A recent study, published in Science Translational Medicine, describes a novel way to prevent the death of nerve cells in patients with motor neurone diseases and frontotemporal dementia. The potential new treatment uses a small peptide molecule to prevent the transport of mutant RNA and the subsequent production of toxic proteins.
A repetitive problem
Amyotrophic lateral sclerosis (ALS), the most common form of motor neurone disease, and frontotemporal dementia (FD) are both caused by the presence of a hexanucleotide repeat in the C9ORF72 gene. The neurodegenerative symptoms associated with these conditions are thought to arise due to the translation of the mutant C9ORF72 RNA into toxic dipeptide repeat (DPR) proteins that contribute to the death of nerve cells. This process occurs following the sequestration of the repeated RNA with the SR-rich splicing factor 1 (SRSF1) protein. SRSF1 subsequently binds with nuclear export factor 1 (NXF1) to transport the mRNA out of the nucleus, ready for translation. Currently, there is no cure for either condition, and effective treatments remain scarce.

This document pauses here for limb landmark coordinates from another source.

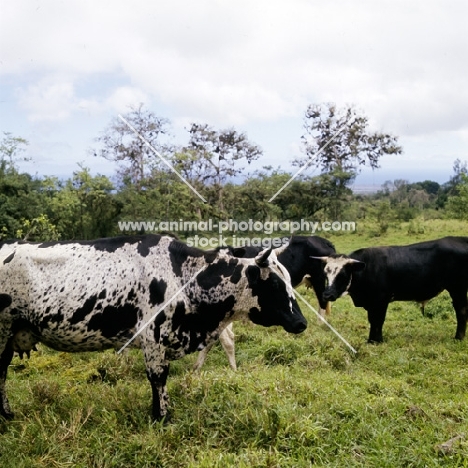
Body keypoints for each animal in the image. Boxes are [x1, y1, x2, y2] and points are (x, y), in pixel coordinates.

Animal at [0, 236, 308, 422]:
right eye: (275, 283)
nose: (301, 322)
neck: (183, 276)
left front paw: (158, 412)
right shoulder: (153, 336)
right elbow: (158, 377)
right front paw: (163, 417)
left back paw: (7, 414)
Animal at [312, 238, 468, 344]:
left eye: (343, 275)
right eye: (325, 274)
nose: (327, 295)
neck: (367, 268)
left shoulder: (381, 300)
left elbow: (378, 320)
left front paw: (377, 340)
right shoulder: (371, 303)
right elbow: (372, 320)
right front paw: (371, 340)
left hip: (458, 288)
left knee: (461, 311)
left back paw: (458, 338)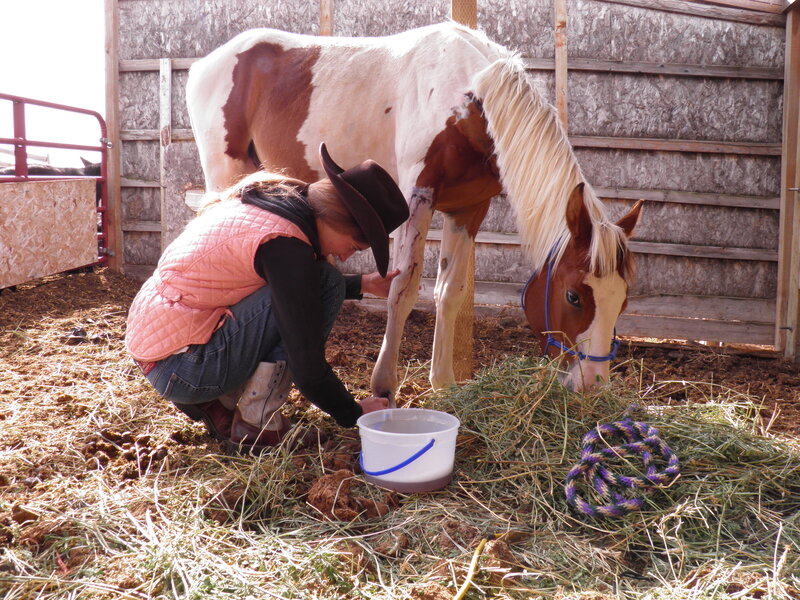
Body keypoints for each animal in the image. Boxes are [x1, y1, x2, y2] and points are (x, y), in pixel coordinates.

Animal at [185, 22, 643, 396]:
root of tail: (207, 63)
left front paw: (443, 383)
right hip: (224, 173)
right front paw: (384, 386)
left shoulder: (467, 211)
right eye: (574, 296)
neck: (467, 98)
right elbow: (402, 291)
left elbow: (449, 293)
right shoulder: (416, 199)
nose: (592, 384)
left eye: (623, 300)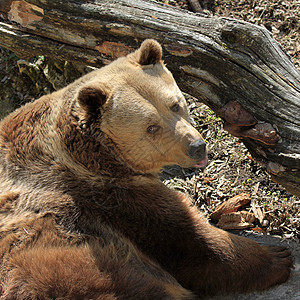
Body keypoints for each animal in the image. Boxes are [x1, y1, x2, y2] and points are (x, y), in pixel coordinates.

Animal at [0, 40, 292, 300]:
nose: (197, 147)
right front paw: (277, 257)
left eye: (175, 104)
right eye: (151, 127)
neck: (98, 156)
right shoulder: (107, 197)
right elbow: (188, 241)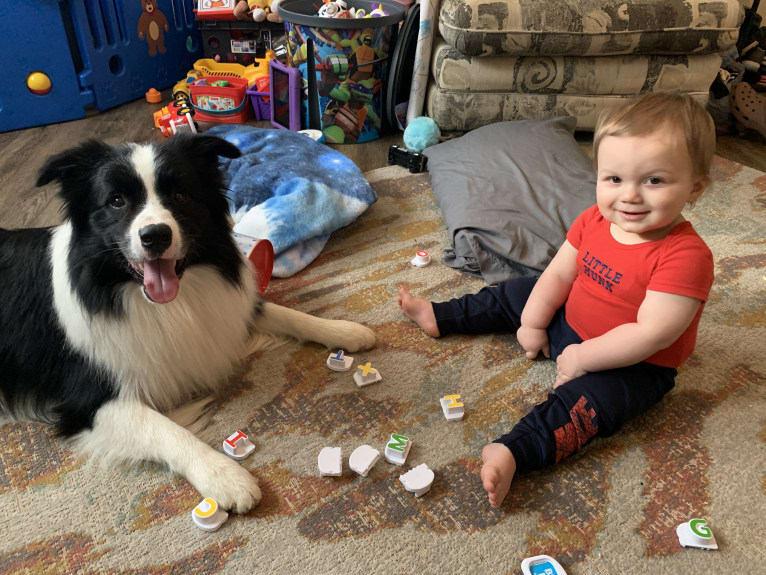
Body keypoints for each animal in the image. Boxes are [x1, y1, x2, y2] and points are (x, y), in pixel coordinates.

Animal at [0, 135, 378, 512]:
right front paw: (225, 476)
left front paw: (344, 330)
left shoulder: (228, 304)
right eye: (116, 201)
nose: (155, 236)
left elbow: (281, 312)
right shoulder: (91, 401)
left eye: (180, 194)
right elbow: (165, 430)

Following on from previous research carried out in their lab, Guillaume Hautbergue and his team from the University of Sheffield investigated whether a small peptide molecule could be used to prevent the translation of DPR proteins and rescue the neurodegenerative phenotype both in vivo and in vitro.
Modelling the effects
The small peptide in question was designed as a competitive inhibitor that fits into the SRSF1:NFX1 binding site, in order to prevent the interaction between the two proteins and the subsequent movement of the toxic C9ORF72 RNA. In patient-derived cells, the peptide was successful in performing this function, ultimately decreasing the production of the toxic protein and even increasing the survivability of the cells.

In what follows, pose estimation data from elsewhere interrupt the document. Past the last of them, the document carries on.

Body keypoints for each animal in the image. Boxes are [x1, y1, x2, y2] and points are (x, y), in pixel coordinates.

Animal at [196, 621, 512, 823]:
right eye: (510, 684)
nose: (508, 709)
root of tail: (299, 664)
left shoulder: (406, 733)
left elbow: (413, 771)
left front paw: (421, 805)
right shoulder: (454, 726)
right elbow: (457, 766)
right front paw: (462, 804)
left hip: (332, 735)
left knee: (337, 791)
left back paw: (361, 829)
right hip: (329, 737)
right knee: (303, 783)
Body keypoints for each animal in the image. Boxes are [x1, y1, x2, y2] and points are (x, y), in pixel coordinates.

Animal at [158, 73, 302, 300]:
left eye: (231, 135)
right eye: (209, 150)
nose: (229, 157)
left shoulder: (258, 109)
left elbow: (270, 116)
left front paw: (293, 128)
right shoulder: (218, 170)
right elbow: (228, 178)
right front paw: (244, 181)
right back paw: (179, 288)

Figure 1: Image of a DAPI stain showing the number of DPR proteins found in untreated cells, and those cultured in different concentrations of the peptide molecule (WT-CPP). The number of DPRs appears to decrease as concentration to the drug is increased. Adapted from Castelli et al., 2023.
To test whether this result translated in vivo, the team chose to orally administer the molecule to the model organism Drosophila melanogaster. The researchers observed a stark decrease in the presence of DPR proteins in C9ORF72 mutant fruit flies, and a decrease in further neurodegeneration. In fact, exposure to the drug improved the insects’ motor function, implying that prevention of DPR protein translation could restore nerve cell functions. The molecule’s effectiveness was further proven in a mammal model, with an injection into the brains of mice leading to a decrease in the number of toxic proteins present. No toxic side effects were observed in any aspect of the study.
Restoring function
Describing the study, Hautbergue stated: “This concept of using peptides to block destructive mutations unlocks such an exciting and innovative treatment pathway which until now has not been explored by scientists.” With no cure available for either of these devastating neurological conditions, it is vital to investigate potential treatments. This study shows that there is great potential for the development of a peptide-based drug that could be administered orally, that could not only prevent further disease progression but reverse damage that has already occurred.